Molly sensed a faint touch of contempt there. Did Denise think she was some kind of provincial idiot? But although Molly could use the money, it hadn’t been her primary motivation in her relationship with the Askens for a long time.
This house had been her refuge from the general chaos at home as well as impassioned monologues about the beauty of the female body and the political importance of the female orgasm and other things she just didn’t think a girl should have to discuss with her mother. She had loved Emily because she was a sweet little girl who worshiped her, and she had loved Elaine because she was predictable and steady and kind. She’d loved coming over here into the tranquility of Elaine’s blues and greens, the houseplants that didn’t die from neglect, the sense of order and peace. Just stepping in the door was soothing.
But it was not Elaine and Emily’s house anymore; it was just Dr. Asken’s. And Dr. Asken – Dr. because he had a Ph.D. and taught science at one of the local women’s colleges – had never been anything more to Molly than a tall man with hair just long enough to make her father frown, a man who occasionally appeared, looked mildly embarrassed, and paid her.
In truth, she was not really entirely comfortable that she had been hired to work as Dr. Asken’s housekeeper for the rest of the summer.
She quietly dodged around people in the living room, collecting glasses and dishes, doing her job. But when she was loading the dishwasher and recognized Emily’s favorite juice glass, the one with Cookie Monster on it, she felt tears rise again. She dashed out the door to the front porch, where she could slip down onto the old wicker sofa behind the lilacs and try to get a grip.
Moments later, her mother stuck her head out of the front door. “Oh, there you are,” she said. “Are you all right?”
Molly nodded and gave her a surly pout, desperate to head off any serious attempt at comfort.

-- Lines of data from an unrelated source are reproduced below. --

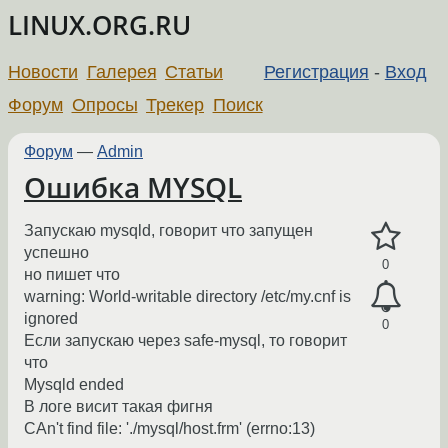
LINUX.ORG.RU
Новости
Галерея
Статьи
Регистрация
-
Вход
Форум
Опросы
Трекер
Поиск
Форум
—
Admin
Ошибка MYSQL
Запускаю mysqld, говорит что запущен
успешно
0
но пишет что
warning: World-writable directory /etc/my.cnf is
ignored
0
Если запускаю через safe-mysql, то говорит
что
Mysqld ended
В логе висит такая фигня
CAn't find file: './mysql/host.frm' (errno:13)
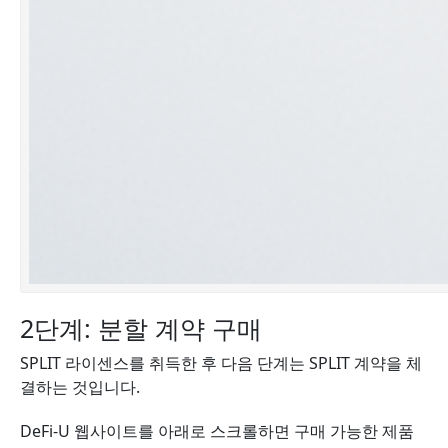
2단계: 분할 계약 구매
SPLIT 라이센스를 취득한 후 다음 단계는 SPLIT 계약을 체
결하는 것입니다.
DeFi-U 웹사이트를 아래로 스크롤하면 구매 가능한 제품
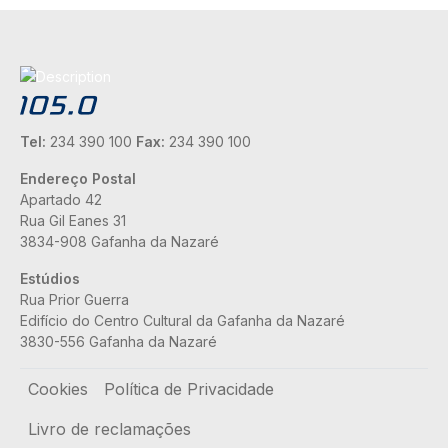
Tel:
234 390 100
Fax:
234 390 100
Endereço Postal
Apartado 42
Rua Gil Eanes 31
3834-908 Gafanha da Nazaré
Estúdios
Rua Prior Guerra
Edifício do Centro Cultural da Gafanha da Nazaré
3830-556 Gafanha da Nazaré
Rodapé
Cookies
Política de Privacidade
Livro de reclamações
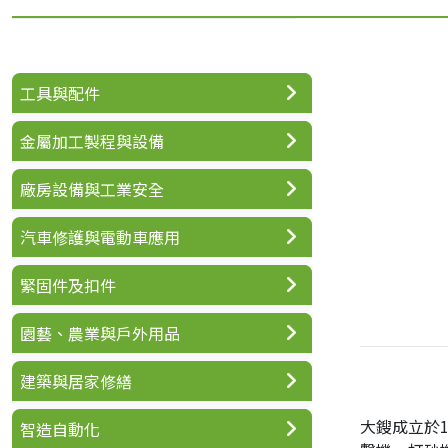
工具與配件
金屬加工製程與設備
廠房設備與工業安全
汽車修護與電動車應用
緊固件及扣件
園藝、農業與戶外用品
建築與居家修繕
大鎪成立於
智造自動化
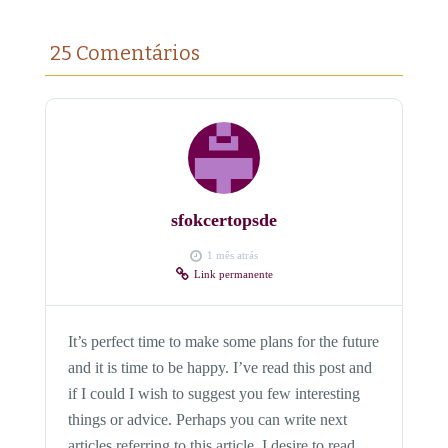
25 Comentários
sfokcertopsde
1 mês atrás
Link permanente
It’s perfect time to make some plans for the future
and it is time to be happy. I’ve read this post and
if I could I wish to suggest you few interesting
things or advice. Perhaps you can write next
articles referring to this article. I desire to read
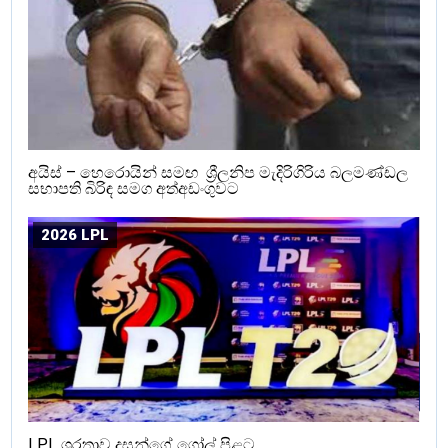
අයිස් – හෙරොයින් සමඟ ශ්‍රීලනිප මැදිරිගිරිය බලමණ්ඩල
සභාපති බිරිඳ සමග අත්අඩංගුවට
2026 LPL
LPL ශූරතාව දසුන්ගේ ගෝල් පිළට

It would only make her cry.
Cassandra sat down next to her and took out a cigarette. “I wonder why she stopped painting,” she said. She took a drag and blew out smoke in a long stream.
Molly coughed. “I wonder why you started smoking.”

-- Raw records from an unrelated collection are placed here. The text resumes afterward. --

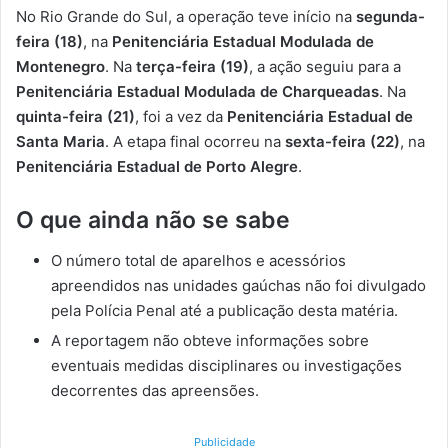
No Rio Grande do Sul, a operação teve início na
segunda-
feira (18)
, na
Penitenciária Estadual Modulada de
Montenegro
. Na
terça-feira (19)
, a ação seguiu para a
Penitenciária Estadual Modulada de Charqueadas
. Na
quinta-feira (21)
, foi a vez da
Penitenciária Estadual de
Santa Maria
. A etapa final ocorreu na
sexta-feira (22)
, na
Penitenciária Estadual de Porto Alegre
.
O que ainda não se sabe
O número total de aparelhos e acessórios
apreendidos nas unidades gaúchas não foi divulgado
pela Polícia Penal até a publicação desta matéria.
A reportagem não obteve informações sobre
eventuais medidas disciplinares ou investigações
decorrentes das apreensões.
Publicidade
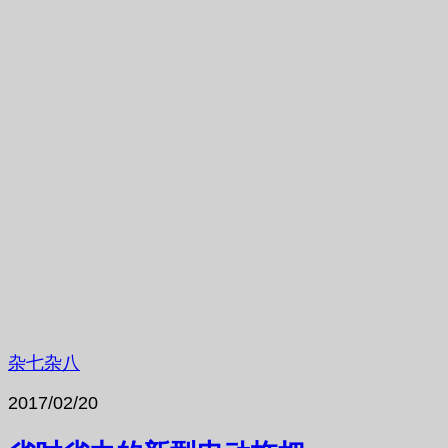
杂七杂八
2017/02/20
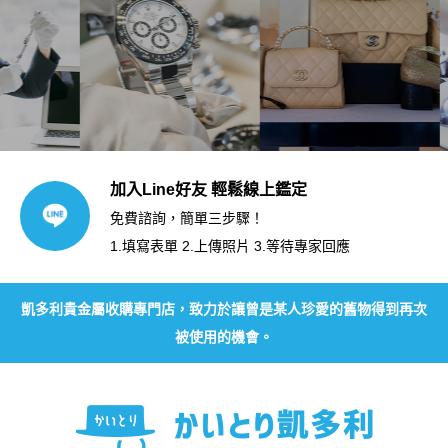
加入Line好友 輕鬆線上鑑定
免費諮詢，簡單三步驟！
1.填寫表單 2.上傳照片 3.等待專家回應
凱多利貴金屬收購專門店，致力於讓曾是某人珍愛的舊物得到再次
被使用的機會。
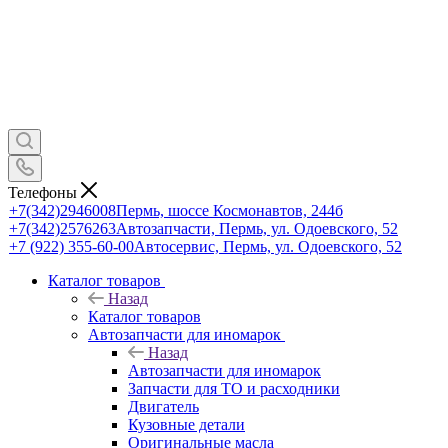
Телефоны
+7(342)2946008
Пермь, шоссе Космонавтов, 244б
+7(342)2576263
Автозапчасти, Пермь, ул. Одоевского, 52
+7 (922) 355-60-00
Автосервис, Пермь, ул. Одоевского, 52
Каталог товаров
Назад
Каталог товаров
Автозапчасти для иномарок
Назад
Автозапчасти для иномарок
Запчасти для ТО и расходники
Двигатель
Кузовные детали
Оригинальные масла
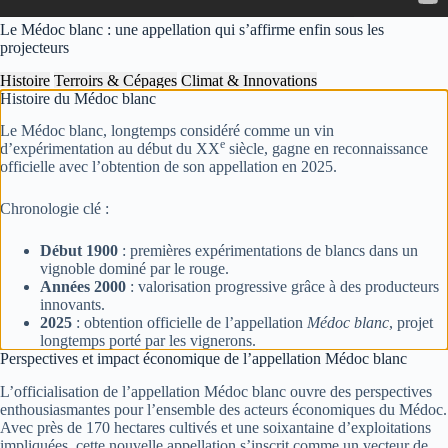
Le Médoc blanc : une appellation qui s’affirme enfin sous les
projecteurs
Histoire
Terroirs & Cépages
Climat & Innovations
Histoire du Médoc blanc
Le Médoc blanc, longtemps considéré comme un vin
e
d’expérimentation au début du XX
siècle, gagne en reconnaissance
officielle avec l’obtention de son appellation en 2025.
Chronologie clé :
Début 1900
: premières expérimentations de blancs dans un
vignoble dominé par le rouge.
Années 2000
: valorisation progressive grâce à des producteurs
innovants.
2025
: obtention officielle de l’appellation
Médoc blanc
, projet
longtemps porté par les vignerons.
Perspectives et impact économique de l’appellation Médoc blanc
L’officialisation de l’appellation Médoc blanc ouvre des perspectives
enthousiasmantes pour l’ensemble des acteurs économiques du Médoc.
Avec près de 170 hectares cultivés et une soixantaine d’exploitations
impliquées, cette nouvelle appellation s’inscrit comme un vecteur de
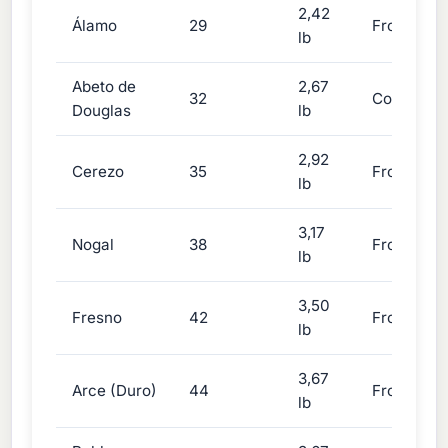
2,42
Álamo
29
Frondosa
lb
Abeto de
2,67
32
Conífera
Douglas
lb
2,92
Cerezo
35
Frondosa
lb
3,17
Nogal
38
Frondosa
lb
3,50
Fresno
42
Frondosa
lb
3,67
Arce (Duro)
44
Frondosa
lb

Her mom blew out another long stream, and Molly wondered if maybe that was why she had started smoking – the opportunity it provided for dramatic pauses.

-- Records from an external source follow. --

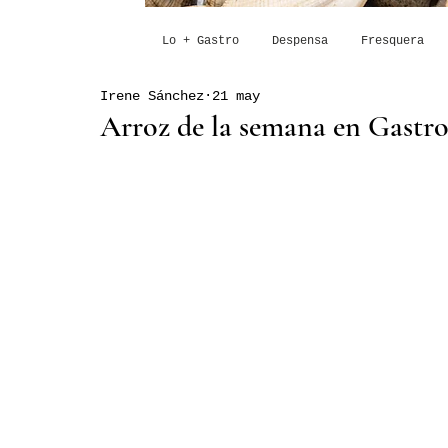
Lo + Gastro
Despensa
Fresquera
Irene Sánchez
21 may
Arroz de la semana en Gastro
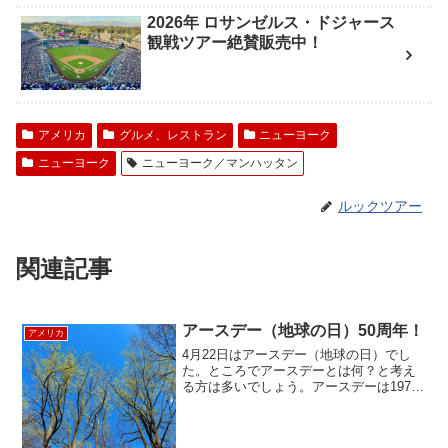
2026年 ロサンゼルス・ドジャース
観戦ツアー絶賛販売中！
アメリカ
グルメ、レストラン
ニューヨーク
ニューヨーク
ニューヨーク／マンハッタン
ルックツアー
関連記事
アースデー（地球の日）50周年！
アメリカ
4月22日はアースデー（地球の日）でし
た。ところでアースデーとは何？と考え
る方は多いでしょう。アースデーは1970
年サンフランシスコで宣言された地球の
環境について考えながら行動する日で
す。どうやってそういった行動を行う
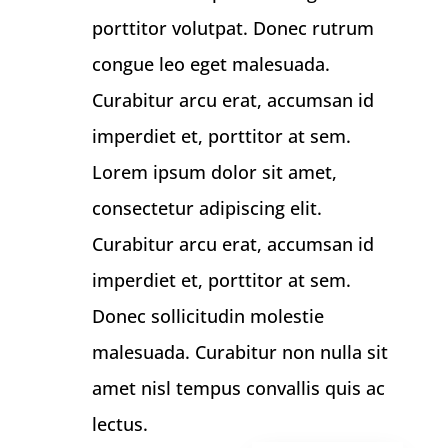
porttitor volutpat. Donec rutrum
congue leo eget malesuada.
Curabitur arcu erat, accumsan id
imperdiet et, porttitor at sem.
Lorem ipsum dolor sit amet,
consectetur adipiscing elit.
Curabitur arcu erat, accumsan id
imperdiet et, porttitor at sem.
Donec sollicitudin molestie
malesuada. Curabitur non nulla sit
amet nisl tempus convallis quis ac
lectus.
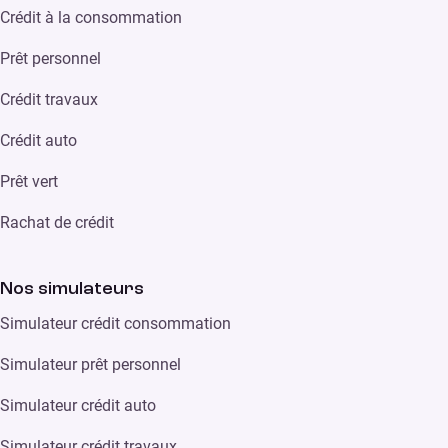
Crédit à la consommation
Prêt personnel
Crédit travaux
Crédit auto
Prêt vert
Rachat de crédit
Nos simulateurs
Simulateur crédit consommation
Simulateur prêt personnel
Simulateur crédit auto
Simulateur crédit travaux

“I used to smoke before I got pregnant with you.”
“So you won’t mind if I start now, either?”
Her mother cocked an eyebrow at her and offered her a cigarette.
Molly recoiled.
Her mom smiled. “I didn’t think so.” Another stream. “What do you think of Elaine’s paintings?”
“I didn’t realize they were hers. I like the colors.”
“I see indications of real talent.”
Molly frowned. There was no way would her mother would have said that if Elaine were still alive. Her mother generally dismissed all but most the radical of her contemporaries as “bourgeois hacks,” and there was nothing in Elaine’s work that suggested revolutionary tendencies. Molly said, “Elaine was the warmest, kindest woman I’ve ever known.”
Her mother stubbed out her cigarette and tossed the butt into the lilac.
Molly thought it took a lot of nerve to toss a butt into a grieving man’s front garden, but then she realized there were no ashtrays on the front porch. Elaine would have thought to put some around. “Let me get an ashtray for you,” she said, and stood up.
“Don’t bother, I’m going home. Are you coming?”
“Denise asked me to help clean up.”
Her mother snorted. She’d taken an instant dislike to Denise. “Well, good luck with that.” She went back through the house, no doubt to do another round of condolences on her way out.
Molly twisted around to peer through the living room window, curious to see how Dr. Asken would react to the second, parting handshake from her mother. People in the room stopped what they were doing to watch her. Molly’s mother was not a beauty – she was a tiny woman, with unusually short, spiky hair and a face that was more interesting than it was pretty – but people did watch her, even people who didn’t know how notorious she was.
But Cassandra Carmichael didn’t get even a flicker of recognition from Dr. Asken. It was the same as the first time he’d shaken their hands, after the service – like someone going through motions he didn’t even know he was making.